What is the situation?
The COVID-19 pandemic has, with alarming speed, delivered a global economic shock of enormous magnitude, leading to steep recessions in many countries.
- The baseline forecast envisions a 5.2 percent contraction in global GDP in 2020—the deepest global recession in eight decades, despite unprecedented policy support. The pandemic highlights the urgent need for health and economic policy action—including global cooperation—to cushion its consequences, protect vulnerable populations, and improve countries’ capacity to prevent and cope with similar events in the future.

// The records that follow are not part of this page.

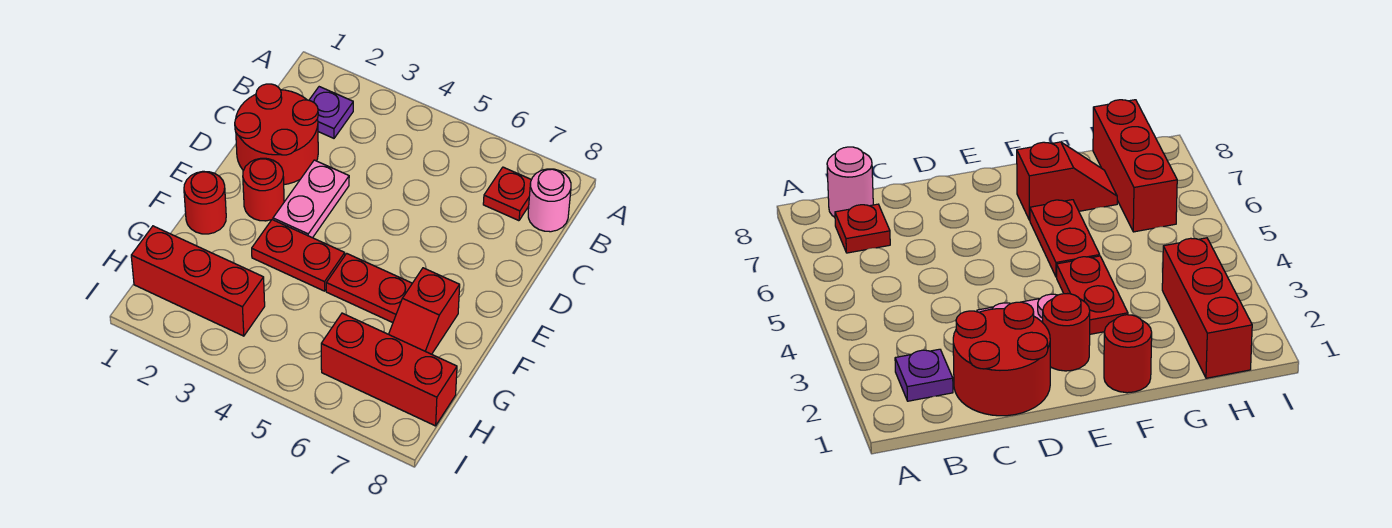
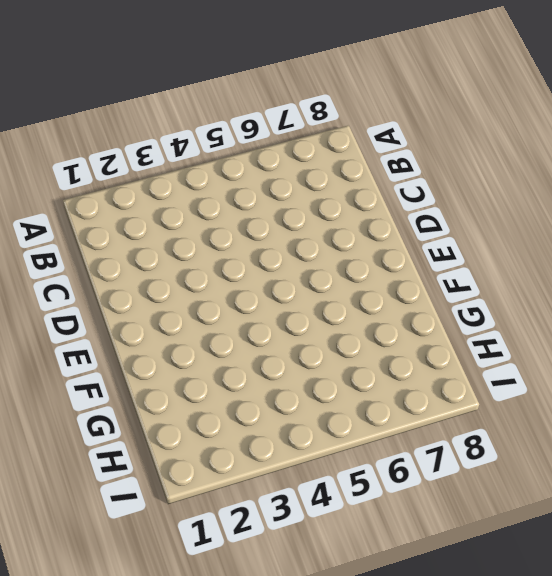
none -> purple plate B2 level 1
none -> red plate B7 level 1
none -> pink round brick B8 level 1

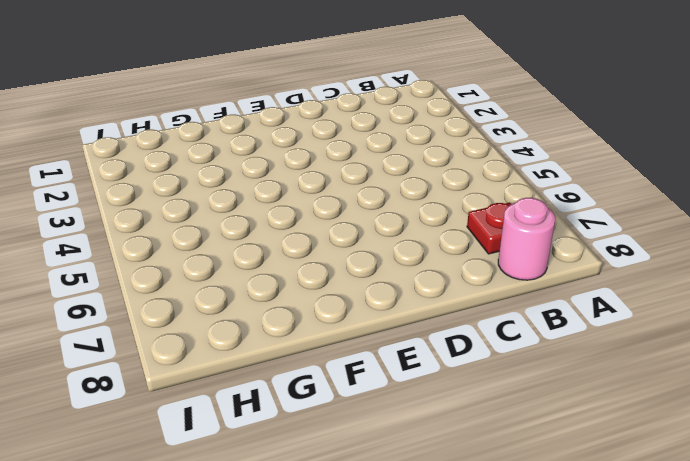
none -> purple plate B2 level 1
none -> red round brick C1:D2 level 1
none -> pink plate D3:E3 level 1

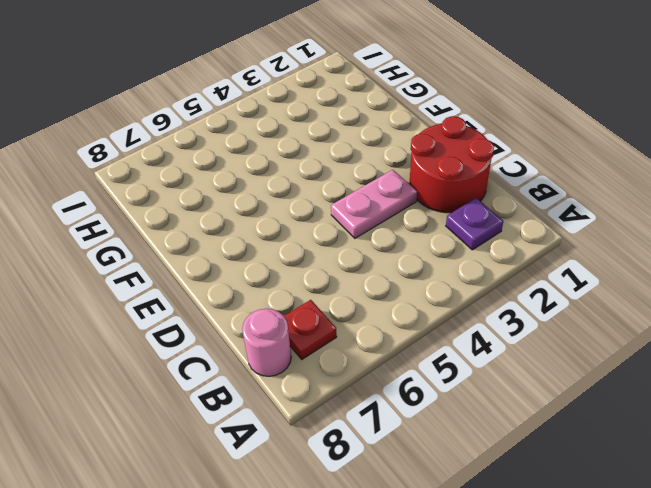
pink plate D3:D4 level 1 -> pink plate D3:E3 level 1
none -> red round brick E2 level 1
none -> red round brick F1 level 1
none -> red plate F3:F4 level 1

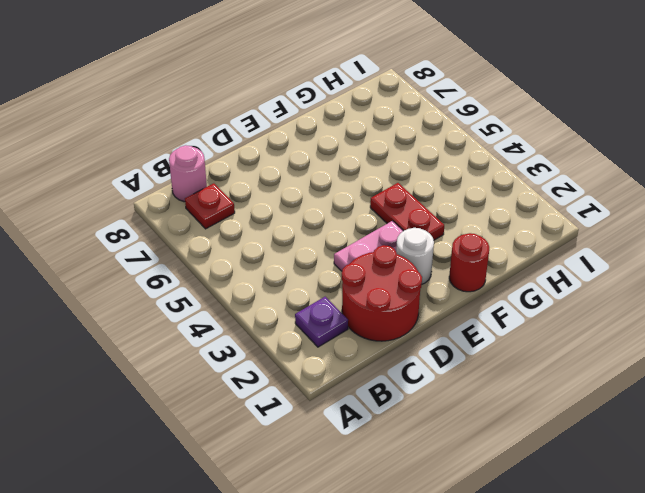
white round brick E2 level 1 -> red round brick E2 level 1
none -> red plate F5:F6 level 1
none -> red slope F7:G7 level 1 top F
none -> red brick H1:H3 level 1

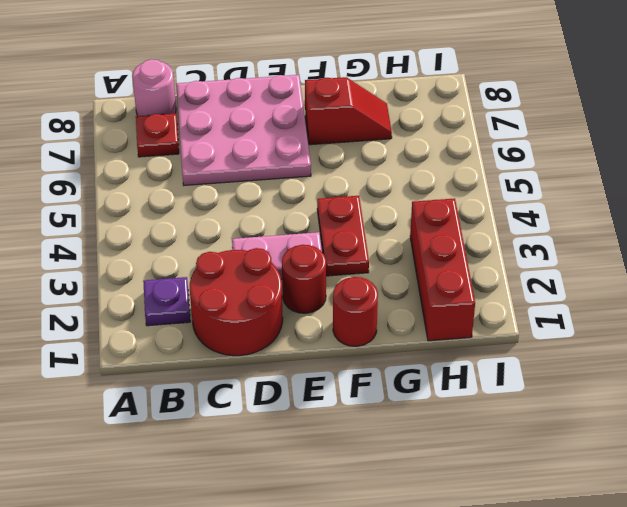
pink plate C6:E8 level 1 -> none
none -> red plate F5:F6 level 1
none -> red brick H6:H8 level 1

- Financial markets have been extremely volatile, reflecting exceptionally high uncertainty and the worsening outlook. Commodity prices have declined sharply as a result of falling global demand, with oil particularly affected. Many countries have provided large-scale macroeconomic support to alleviate the economic blow, which has contributed to a recent stabilization in financial markets. The fiscal policy support that has been announced already far exceeds that enacted during the 2008-09 global financial crisis.
Advanced economies are projected to shrink by 7 percent in 2020, as widespread social-distancing measures, a sharp tightening of financial conditions, and a collapse in external demand depress activity. Assuming that the outbreak remains under control and activity recovers later this year, China is projected to slow to 1 percent in 2020—by far the lowest growth it has registered in more than four decades. Due to the negative spillovers from weakness in major economies, alongside the disruptions associated with their own domestic outbreaks, EMDE GDP is forecast to contract by 2.5 percent in 2020. This would be well below the previous trough in EMDE growth of 0.9 percent in 1982, and the lowest rate since at least 1960, the earliest year with available aggregate data. With advanced economies contracting, China experiencing record-low growth, and EMDE growth savaged by external and domestic headwinds, the global economy is expected to shrink by 5.2 percent this year in a baseline forecast.
Under this downside scenario, global growth would shrink almost 8 percent in 2020. The recovery that follows would be markedly sluggish, hampered by severely impaired balance sheets, and heightened financial market stress and widespread bankruptcies in EMDEs. In 2021, global growth would barely begin to recover, increasing to just over 1 percent. In contrast, in an upside scenario, a sharp economic rebound would begin promptly if pandemic-control measures could be largely lifted in the near term, and fiscal and monetary policy responses succeed in supporting consumer and investor confidence, leading to a prompt normalization of financial conditions and the unleashing of pent-up demand. However, even with these positive developments, the near-term contraction in global activity of more than 3 percent in 2020 would still be much larger than during the global recession of 2009, and EMDE growth would also be negative. Once pandemic control measures are fully lifted, global growth would rebound markedly in 2021, to above 5 percent. Policymakers face formidable challenges as they seek to contain the devastating health, macroeconomic, and social effects of the pandemic. During the last global recession, in 2009, many EMDEs were able to implement large -scale fiscal and monetary responses. Today, however, many EMDEs are less prepared to weather a global downturn and must simultaneously grapple with a severe public health crisis with heavy human costs.
A gradual recovery is assumed to start during the second half of the year as controls are lifted, travel returns to more typical levels, and manufacturers rebuild inventories. This recovery is expected to be historically feeble, however, reflecting the exceptional character of the present crisis, as well as the length of time that it will take to restore confidence, to replace bankrupted firms, and to establish virus-safe working and entertainment environments. In particular, services do not benefit as much as manufacturing when inventories are restocked, and when purchases of durables pick up after a period of being deferred.